## DOCUMENT EXTRACT

-------

HPE Cray PE tools introduction¶

Presenter: Alfio Lazzaro (HPE)

Slides on LUMI in /appl/local/training/profiling-20231122/files/01_HPE_Cray_PE_tools.pdf
Files from the demo on LUMI in /appl/local/training/profiling-20231122/files/01_HPE_Demo.tar
Recordings: To make the presentations more accessible, the presentation has been split in 6 parts:
1. Introduction and LUMI hardware: slides 1-8: /appl/local/training/profiling-20231122/recordings/01a_HPE_Cray_PE_tools__Hardware.mp4
2. The HPE Cray Programming Environment: slides 9-38: /appl/local/training/profiling-20231122/recordings/01b_HPE_Cray_PE_tools__Programming_environment.mp4
3. Job placement: slides 39-51: /appl/local/training/profiling-20231122/recordings/01c_HPE_Cray_PE_tools__Job_placement.mp4
4. Cray MPICH for GPUs: slides 52-57: /appl/local/training/profiling-20231122/recordings/01d_HPE_Cray_PE_tools__MPICH_GPU.mp4
5. Performance Analysis: slides 58-92: /appl/local/training/profiling-20231122/recordings/01e_HPE_Cray_PE_tools__Performance_analysis.mp4
The "GDB for HPC" slides were not covered in the presentation.

HPE training materials can only be shared with other LUMI users and therefore are not available on the web.

Q&A¶

When specifying a single GCD, is the limit GPU memory 64 or 128 G ?
- The slide said 8 GPUS (remember he said the context in the talk was now that 'GPU'=GCD) so it is 64 per GCD.
- And due to the slow connection between two GCDs (basically 200 GB/s per direction) using all memory of a package is not supported.
- For completeness - memory in the GPU is coherent so it is possible for one GCD use memory from the other. E.g. in the current implementation, having a copy kernel that picks up data of the other GCD on the chip is the fastest way to move data between GPUs. So, one can use all the memory on the chip, but the GCD will have 1.6 TB/s (peak) for the HBM next to it and 200 GB/s (peak) from the HBM next to the other GCD.
Normally I use gdb4hpc to check what are my MPI processes and individual threads doing. Is there an alternative for this in hpe / cray toolset where I could really nicely get an overview of what all the threads are doing? There can be more of them and it's important to have it well visualized to find reasons for hangs in MPI during sends and receives and probes.

-------

Dataset entries
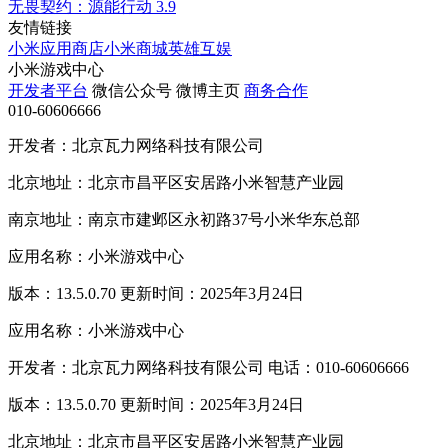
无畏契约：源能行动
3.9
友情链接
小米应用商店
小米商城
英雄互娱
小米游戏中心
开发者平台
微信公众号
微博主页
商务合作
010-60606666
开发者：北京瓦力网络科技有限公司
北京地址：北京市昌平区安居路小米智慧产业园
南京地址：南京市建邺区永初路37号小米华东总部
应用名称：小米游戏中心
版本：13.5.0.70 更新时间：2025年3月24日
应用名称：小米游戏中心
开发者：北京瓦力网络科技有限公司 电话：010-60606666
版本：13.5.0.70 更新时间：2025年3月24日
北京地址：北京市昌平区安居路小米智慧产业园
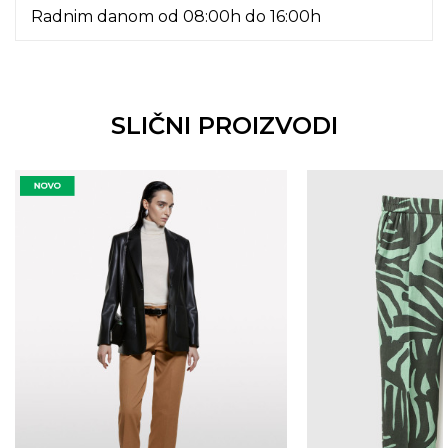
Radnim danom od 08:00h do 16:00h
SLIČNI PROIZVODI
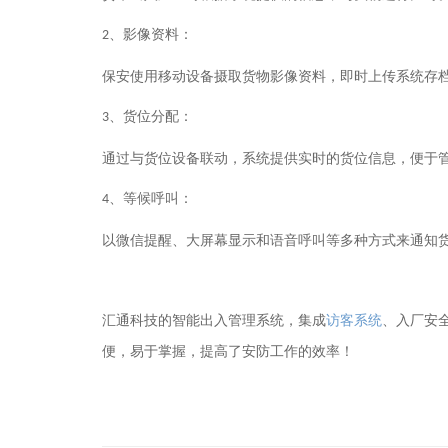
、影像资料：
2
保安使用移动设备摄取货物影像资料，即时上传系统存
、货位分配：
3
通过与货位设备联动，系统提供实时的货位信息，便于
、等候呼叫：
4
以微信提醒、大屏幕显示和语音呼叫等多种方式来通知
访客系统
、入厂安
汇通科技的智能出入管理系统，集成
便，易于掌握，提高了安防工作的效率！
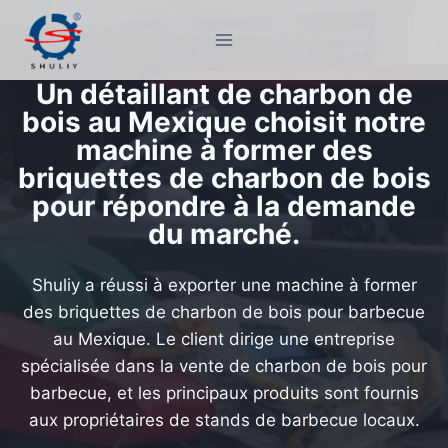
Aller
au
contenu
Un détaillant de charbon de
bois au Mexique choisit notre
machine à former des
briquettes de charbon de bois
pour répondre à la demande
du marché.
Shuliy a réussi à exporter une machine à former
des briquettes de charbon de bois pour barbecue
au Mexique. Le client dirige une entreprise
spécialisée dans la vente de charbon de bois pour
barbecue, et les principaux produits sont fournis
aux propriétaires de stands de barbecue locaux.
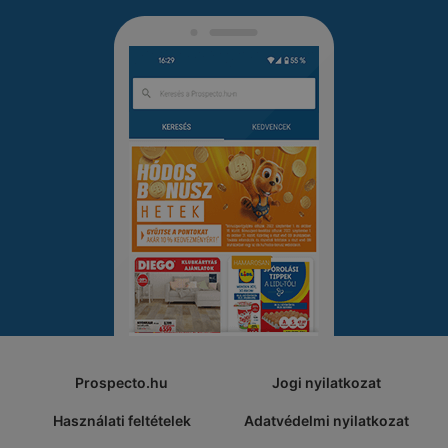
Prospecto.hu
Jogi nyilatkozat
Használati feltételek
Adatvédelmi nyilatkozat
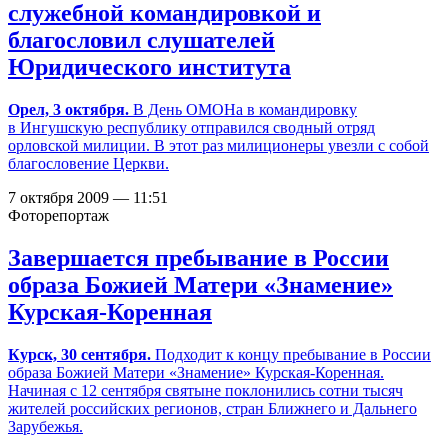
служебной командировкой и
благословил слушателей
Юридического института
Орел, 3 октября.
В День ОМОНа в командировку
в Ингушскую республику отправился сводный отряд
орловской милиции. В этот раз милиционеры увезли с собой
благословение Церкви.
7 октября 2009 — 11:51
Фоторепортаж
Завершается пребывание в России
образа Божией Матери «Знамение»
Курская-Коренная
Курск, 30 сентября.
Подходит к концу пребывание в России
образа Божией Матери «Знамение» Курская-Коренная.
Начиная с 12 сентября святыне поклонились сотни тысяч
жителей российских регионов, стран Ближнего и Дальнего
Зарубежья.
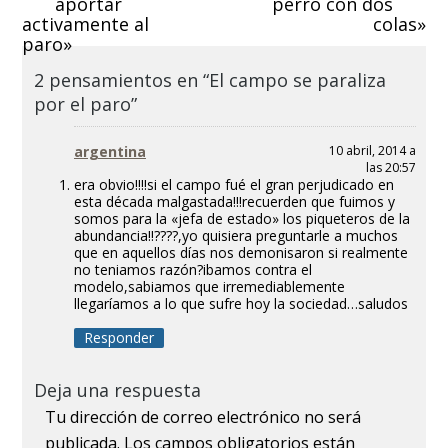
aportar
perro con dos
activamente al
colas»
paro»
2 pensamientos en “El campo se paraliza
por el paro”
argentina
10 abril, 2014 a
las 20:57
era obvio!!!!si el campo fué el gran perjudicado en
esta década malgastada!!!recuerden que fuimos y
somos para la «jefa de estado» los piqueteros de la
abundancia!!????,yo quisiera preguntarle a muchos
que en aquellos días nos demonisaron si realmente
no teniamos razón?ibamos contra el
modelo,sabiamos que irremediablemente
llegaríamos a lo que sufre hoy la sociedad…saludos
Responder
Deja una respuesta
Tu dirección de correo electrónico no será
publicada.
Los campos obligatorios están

-------

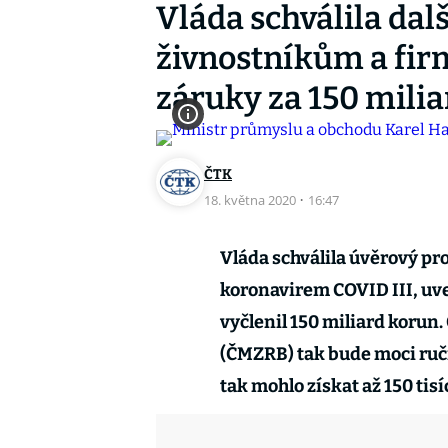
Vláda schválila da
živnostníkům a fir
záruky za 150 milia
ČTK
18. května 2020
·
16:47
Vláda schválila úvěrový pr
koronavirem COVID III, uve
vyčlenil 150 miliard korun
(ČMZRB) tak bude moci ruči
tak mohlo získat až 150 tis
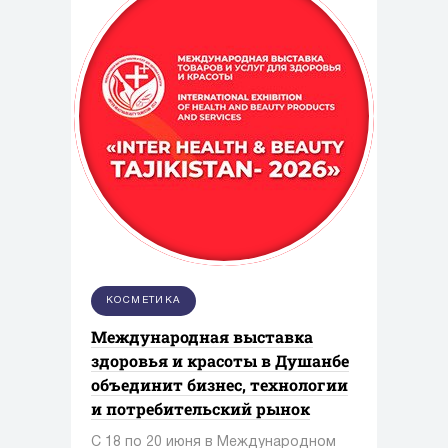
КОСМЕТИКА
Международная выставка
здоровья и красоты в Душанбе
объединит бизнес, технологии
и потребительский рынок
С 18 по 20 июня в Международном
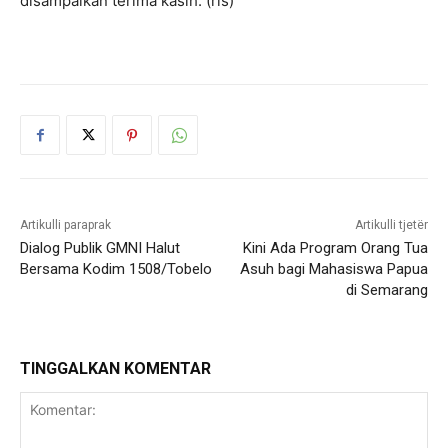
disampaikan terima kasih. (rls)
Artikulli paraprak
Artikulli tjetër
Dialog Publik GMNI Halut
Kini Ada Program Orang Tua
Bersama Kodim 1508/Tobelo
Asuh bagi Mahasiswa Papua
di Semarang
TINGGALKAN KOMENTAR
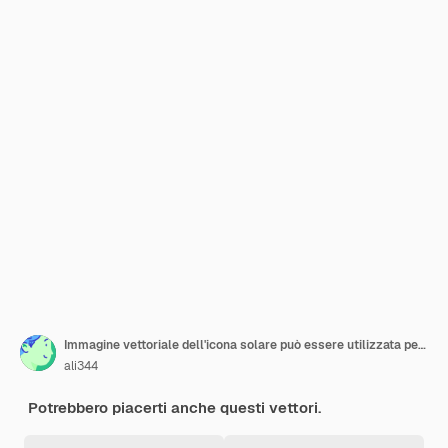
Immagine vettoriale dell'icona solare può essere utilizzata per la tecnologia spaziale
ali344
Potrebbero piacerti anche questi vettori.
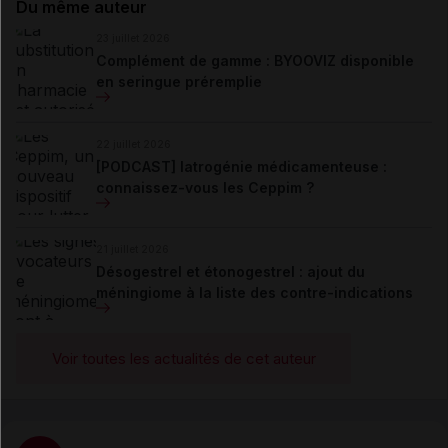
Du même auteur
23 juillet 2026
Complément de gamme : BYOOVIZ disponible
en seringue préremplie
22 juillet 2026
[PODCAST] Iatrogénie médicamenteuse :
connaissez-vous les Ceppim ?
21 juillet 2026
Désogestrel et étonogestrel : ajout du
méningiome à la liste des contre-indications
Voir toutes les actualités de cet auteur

-------

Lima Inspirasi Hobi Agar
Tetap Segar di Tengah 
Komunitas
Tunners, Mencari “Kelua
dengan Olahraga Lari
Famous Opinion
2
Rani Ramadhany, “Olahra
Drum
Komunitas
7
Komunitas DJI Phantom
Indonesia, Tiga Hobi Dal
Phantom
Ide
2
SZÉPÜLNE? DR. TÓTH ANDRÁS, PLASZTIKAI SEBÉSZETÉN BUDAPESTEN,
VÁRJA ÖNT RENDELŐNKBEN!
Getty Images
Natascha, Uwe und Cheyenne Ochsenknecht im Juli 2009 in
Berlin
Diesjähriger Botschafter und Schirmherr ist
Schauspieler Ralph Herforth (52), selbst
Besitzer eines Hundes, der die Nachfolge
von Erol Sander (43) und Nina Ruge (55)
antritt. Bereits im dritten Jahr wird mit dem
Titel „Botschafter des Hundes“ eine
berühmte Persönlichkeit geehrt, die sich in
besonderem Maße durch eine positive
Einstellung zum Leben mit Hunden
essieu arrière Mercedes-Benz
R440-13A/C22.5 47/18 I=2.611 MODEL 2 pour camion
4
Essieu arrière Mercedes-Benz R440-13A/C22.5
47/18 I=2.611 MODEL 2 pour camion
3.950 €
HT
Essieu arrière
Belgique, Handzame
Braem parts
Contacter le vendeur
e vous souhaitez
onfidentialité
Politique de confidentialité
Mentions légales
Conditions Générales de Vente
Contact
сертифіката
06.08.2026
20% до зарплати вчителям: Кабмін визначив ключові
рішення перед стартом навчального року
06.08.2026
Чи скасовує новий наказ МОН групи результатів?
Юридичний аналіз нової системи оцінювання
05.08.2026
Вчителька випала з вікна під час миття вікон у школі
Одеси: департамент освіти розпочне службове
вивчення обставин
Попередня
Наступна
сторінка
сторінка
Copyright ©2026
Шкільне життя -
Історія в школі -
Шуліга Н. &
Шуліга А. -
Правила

-------

## PROBLEMS TO SOLVE
(a) Answer these from the HPE Cray PE tools page:
(i) Which slides make up the job placement part of the presentation?
(ii) Which slides were not covered in the presentation?
(iii) What peak bandwidth does a GCD have to the HBM next to it, and to the HBM next to the other GCD?
(b) Echo the stretch of the HPE Cray PE tools page from "- The slide" through "is not supported.".
(c) Proceed with the HPE Cray PE tools Q&A from where it stops.

## RESPONSES IN ORDER
(a)
(i) Slides 39-51.
(ii) The "GDB for HPC" slides.
(iii) 1.6 TB/s to the HBM next to it, and 200 GB/s to the HBM next to the other GCD.

(b)
- The slide said 8 GPUS (remember he said the context in the talk was now that 'GPU'=GCD) so it is 64 per GCD.
- And due to the slow connection between two GCDs (basically 200 GB/s per direction) using all memory of a package is not supported.

(c)
- We also have ARM Forge (now Linaro) on LUMI.
- I'm not clear on the request, you can list threads in gdb4hpc (at least for CPU). I expect it to work for GPU kernels but have not actually tried this myself. Are you just looking for a nicer display?
yes, that's what I'm normally using, just wondering if there is a better tool on the market, so I wanted to check if you know about anything.. visualization and really nice overview would be a plus, as sometimes it's hard to navigate in what these threads are up to. I want to try cray stat as well, but not sure what detail can it provide
- The AMD tools also give a thread view, maybe someone can do a demo during the hackathon for you if you have not seen this.
- Linaro Forge promises a lot, but the AMD GPU support is not yet spectacular. We'll upgrade our version of that as soon as it gets better.
Thanks, I should try it out then :)

That would be great. The GPU support of the debugger is not the biggest issue right now as the current issue that I'm looking into can be reproduced also in CPU-only regime, even though our code supports gpus and we're using all the GPUs on a node.
How to check if NIC is used when running GPU-aware MPI
- This is tricky. You can tell which NICs an MPI process has access to via the environment variable Alfio mentioned. Proving a particular NIC was used would be nontrivial and possibly involve performance counters.
Our application (as every distributed mem coupled cluster code) is relatively heavy on internode communication. How can I measure and analyze when the GPUs are waiting for internode communication, offloading and obtain an overview of what is the percentages of theoretical flop rates on both cpus and gpus? .. and analyze communication vs compute intensity
- Waiting in which API?
- We will cover both the Cray PE profiling tools and AMD profiling tools so you should get an idea of which tool is appropriate for a given investigation by the end of the day.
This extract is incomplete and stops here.